# SOURCE PASSAGE
Cathryn Ross bounds into the room with a happy smile, bursting with even more energy than usual. In the final few weeks of her tenure as Ofwat chief executive, Ross has plenty to do – not least, publishing the final methodology for PR19 on December 13. But today, she’s taking an hour out to reflect on her four years in post and ask, what’s left to be done in the water sector?

Ross joined Ofwat for her second stint at the regulator in 2013, from the Office of Rail Regulation. Come January, she’ll be making her first foray into the private sector, as director of regulatory affairs at BT. The industry consensus, as companies await news of her successor, is that she leaves a job well done. While the relationship between the regulator and the sector is not always in perfect accord, it’s come a long way since Ross joined, in the dark days following the Section 13 debacle that saw water companies in a public standoff with their regulator. The fundamental changes planned in PR14 have all but been achieved, and further change is on the horizon with next price review. Against the odds, the business retail market was opened to competition on time, and customer bills are going down in real terms.

Despite these achievements, water finds itself is at the centre of a political storm, with Jeremy Corbyn’s Labour party leading the charge to renationalise the sector, and the media – even the usually pro-markets Financial Times – openly questioning the legitimacy of the privatised companies.

How did it come to this? According to Ross, it’s been bubbling under for quite some time: “Although [the Labour party manifesto commitment to renationalisation] came out of left field, actually the underlying issues have been around for a long time and I think the message is beginning to be understood, that those issues are things that companies need to take ownership of and do things about.”

# INPUT DATA
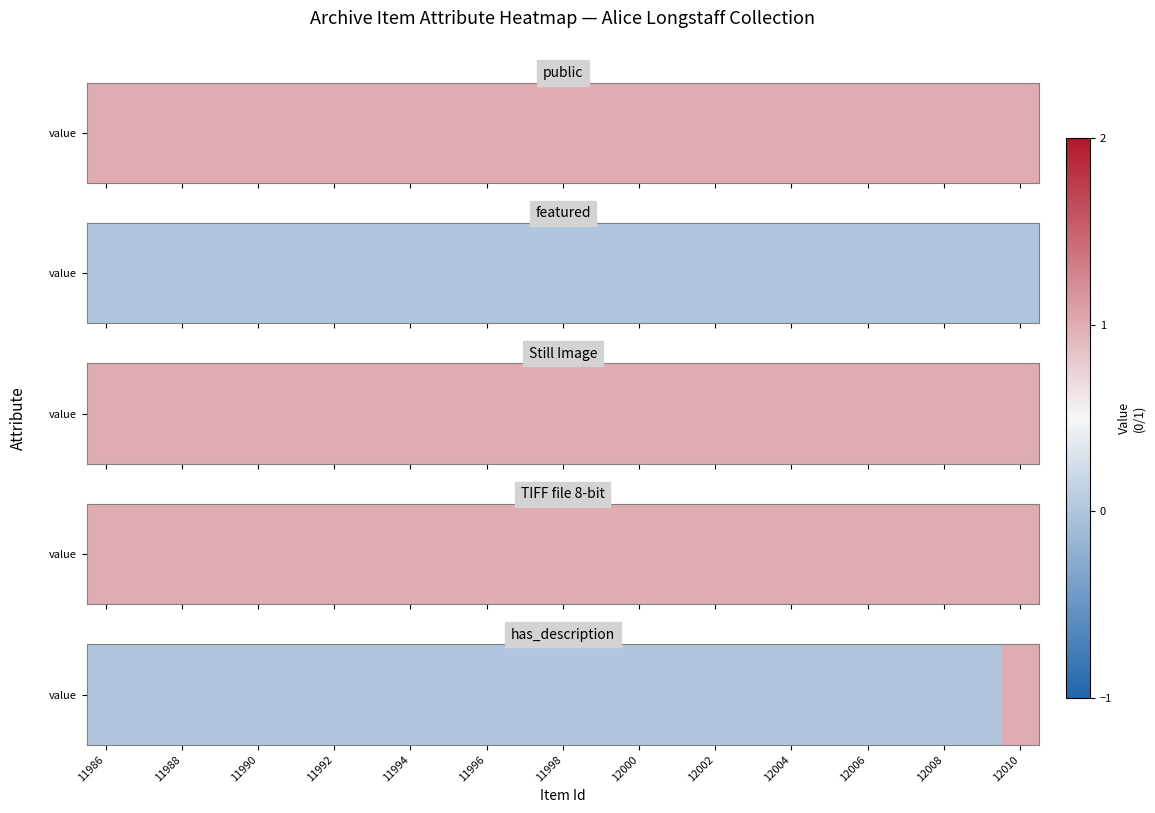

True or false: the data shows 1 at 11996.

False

# EXERCISE SET
1. What role will Cathryn Ross take at BT, according to the Cathryn Ross interview?
2. Rewrite the Cathryn Ross interview from "Cathryn Ross bounds" to "the water sector?", replacing "tenure" with "term".
3. Continue the Cathryn Ross interview from the point where it stops.
The listing has no connection to the Cathryn Ross interview.

# RESULTS FOR EACH TASK
1. Director of regulatory affairs.

2.
Cathryn Ross bounds into the room with a happy smile, bursting with even more energy than usual. In the final few weeks of her term as Ofwat chief executive, Ross has plenty to do – not least, publishing the final methodology for PR19 on December 13. But today, she’s taking an hour out to reflect on her four years in post and ask, what’s left to be done in the water sector?

3.
Companies are not just trotting out the story about what’s been achieved since privatisation, they are now tackling some of the substantive issues, and I think that’s a good place to be

Those underlying concerns, says Ross, are: value for money, “that’s a hygiene factor”; connection with customers; board leadership, transparency and governance. Ofwat, under Ross and chairman Jonson Cox, has been banging the drum on these issues for years, and today Ross notes considerable progress. However, she warns: “These are essential public services, people think about water as human right, so the legitimacy bar is very high, and I suspect it is probably the case that the debate around renationalisation if anything has set that bar a little higher still.”

Companies are responding, to Ross’s obvious satisfaction. In the past few weeks, Thames Water, the sector’s outlier on many of these issues, has announced the appointment of well-respected former SSE chief executive Ian Marchant as its new chairman, with a remint to review the company’s governance and transparency, and shut down its offshore financial arrangements in the Cayman Islands. In similar vein, Yorkshire Water announced in October plans to leave the Caymans, and is now setting about an ambitious programme of investment aimed at boosting its performance to upper quartile within the next two years.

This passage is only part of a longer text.